### What to produce
Quote the listing word for word, starting at its first line and stopping after the line that contains "sans en connaitre tous les tenants et".

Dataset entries

::::

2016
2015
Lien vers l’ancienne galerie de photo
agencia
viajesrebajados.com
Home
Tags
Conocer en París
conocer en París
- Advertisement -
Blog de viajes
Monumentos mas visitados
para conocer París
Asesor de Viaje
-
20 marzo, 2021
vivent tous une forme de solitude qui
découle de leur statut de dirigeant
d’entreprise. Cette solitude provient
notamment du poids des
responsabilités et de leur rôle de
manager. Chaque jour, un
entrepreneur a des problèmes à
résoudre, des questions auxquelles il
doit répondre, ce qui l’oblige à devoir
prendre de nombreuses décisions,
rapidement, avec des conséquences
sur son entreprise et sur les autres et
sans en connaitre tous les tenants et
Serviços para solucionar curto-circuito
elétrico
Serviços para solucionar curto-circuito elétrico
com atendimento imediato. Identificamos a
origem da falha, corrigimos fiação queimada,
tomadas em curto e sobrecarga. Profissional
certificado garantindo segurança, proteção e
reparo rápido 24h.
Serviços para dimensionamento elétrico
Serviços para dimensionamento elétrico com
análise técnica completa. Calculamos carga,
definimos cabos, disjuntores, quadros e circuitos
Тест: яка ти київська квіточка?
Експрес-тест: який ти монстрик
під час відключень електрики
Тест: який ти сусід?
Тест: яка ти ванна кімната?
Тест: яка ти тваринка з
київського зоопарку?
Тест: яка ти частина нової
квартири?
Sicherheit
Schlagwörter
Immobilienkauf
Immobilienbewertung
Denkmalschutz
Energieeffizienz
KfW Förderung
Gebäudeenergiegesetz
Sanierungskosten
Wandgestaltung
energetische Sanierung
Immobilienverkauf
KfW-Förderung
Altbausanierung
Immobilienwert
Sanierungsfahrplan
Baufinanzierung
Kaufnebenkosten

::::

### Solution to the problem
2016
2015
Lien vers l’ancienne galerie de photo
agencia
viajesrebajados.com
Home
Tags
Conocer en París
conocer en París
- Advertisement -
Blog de viajes
Monumentos mas visitados
para conocer París
Asesor de Viaje
-
20 marzo, 2021
vivent tous une forme de solitude qui
découle de leur statut de dirigeant
d’entreprise. Cette solitude provient
notamment du poids des
responsabilités et de leur rôle de
manager. Chaque jour, un
entrepreneur a des problèmes à
résoudre, des questions auxquelles il
doit répondre, ce qui l’oblige à devoir
prendre de nombreuses décisions,
rapidement, avec des conséquences
sur son entreprise et sur les autres et
sans en connaitre tous les tenants et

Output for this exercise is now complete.